La notion de progressivité
Sur le point 2 de la page 8 : dans la progression spiralaire que j'évoquais, il faudrait introduire progressivement les obstacles. Le premier obstacle (présent dès le plus jeune âge) est la pensée d'autrui quand elle diverge de la mienne. Il faut pouvoir faire prendre conscience à l'enfant de la divergence puis l'aider à saisir d'où elle vient, comment peut-on penser autrement que moi ? Cela me semble un apprentissage décisif. Il faut aussi faire expérimenter toutes les issues possibles : A se range finalement à l'avis de B, C propose un avis tiers qui concilie A et B, ou on reste dans l'aporie ...
Les textes des philosophes sont une façon parmi d'autres de mettre la pensée face à un obstacle. Le maître doit savoir trouver des textes qui, en se contredisant ou du moins en ne disant pas exactement la même chose sur le même sujet, imposent un arrêt de la pensée.
De façon générale, il me semble que la philosophie est dialogue : dialogue entre pairs dans la classe, dialogue avec un auteur dont on fait la lecture suivie du texte, mise en dialogue des philosophes entre eux. Je défendrais volontiers l'idée que la progressivité d'un cursus tient à la difficulté croissante des arguments avancés dans ce dialogue. C'est en menant des dialogues de plus en plus complexes que se construisent les compétences philosophiques (et que s'acquièrent des connaissances en histoire des idées, mais c'est un bénéfice second).
J'ajouterais que le "bon" support (texte ou auteur) est celui dont le maître a la meilleure fréquentation. Inutile de se lancer dans la lecture de X si on comprend mal X. Un auteur réputé difficile peut devenir simple si le maître en est bien imprégné. Les programmes français qui laissent le professeur libre du choix des auteurs me semblent bien faits en ce sens.
La question des méthodes
À propos de l'évaluation, je distingue une évaluation "flottante" et une évaluation formelle. L'adulte ne peut s'empêcher d'évaluer les élèves, même les plus jeunes, et de remarquer qu'untel réagit de façon plus vive, plus rapide que tel autre, de constater qu'untel intervient toujours hors de propos alors que tel autre fait des remarques pertinentes ... C'est ce que j'appelle une évaluation flottante. Je crois important que la philosophie demeure le plus longtemps possible une matière sans évaluation formelle, qu'elle garde aux yeux des élèves son caractère de gratuité. On va en séance de philosophie pour le plaisir de se former, pas pour gagner une bonne note. Comment d'ailleurs évaluer le travail silencieux et souterrain de la pensée en gestation ?
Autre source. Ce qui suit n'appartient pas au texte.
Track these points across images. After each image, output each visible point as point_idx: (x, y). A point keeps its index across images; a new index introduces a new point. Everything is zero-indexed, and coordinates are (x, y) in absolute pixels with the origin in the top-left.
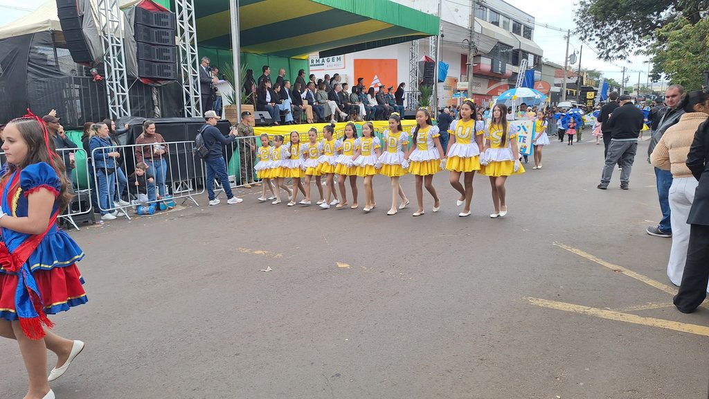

Un moment arrive (quand ?) où il faut sans doute entrer dans le système d'évaluation. Il importe alors de distribuer les grilles qui servent à l'évaluation, on peut définir des critères qui permettront de poser une note sur une copie. Il faut à tout prix lutter contre l'opinion répandue que "en philo, c'est à l'humeur du correcteur". J'avais élaboré de telles grilles lorsque j'enseignais en classe terminale.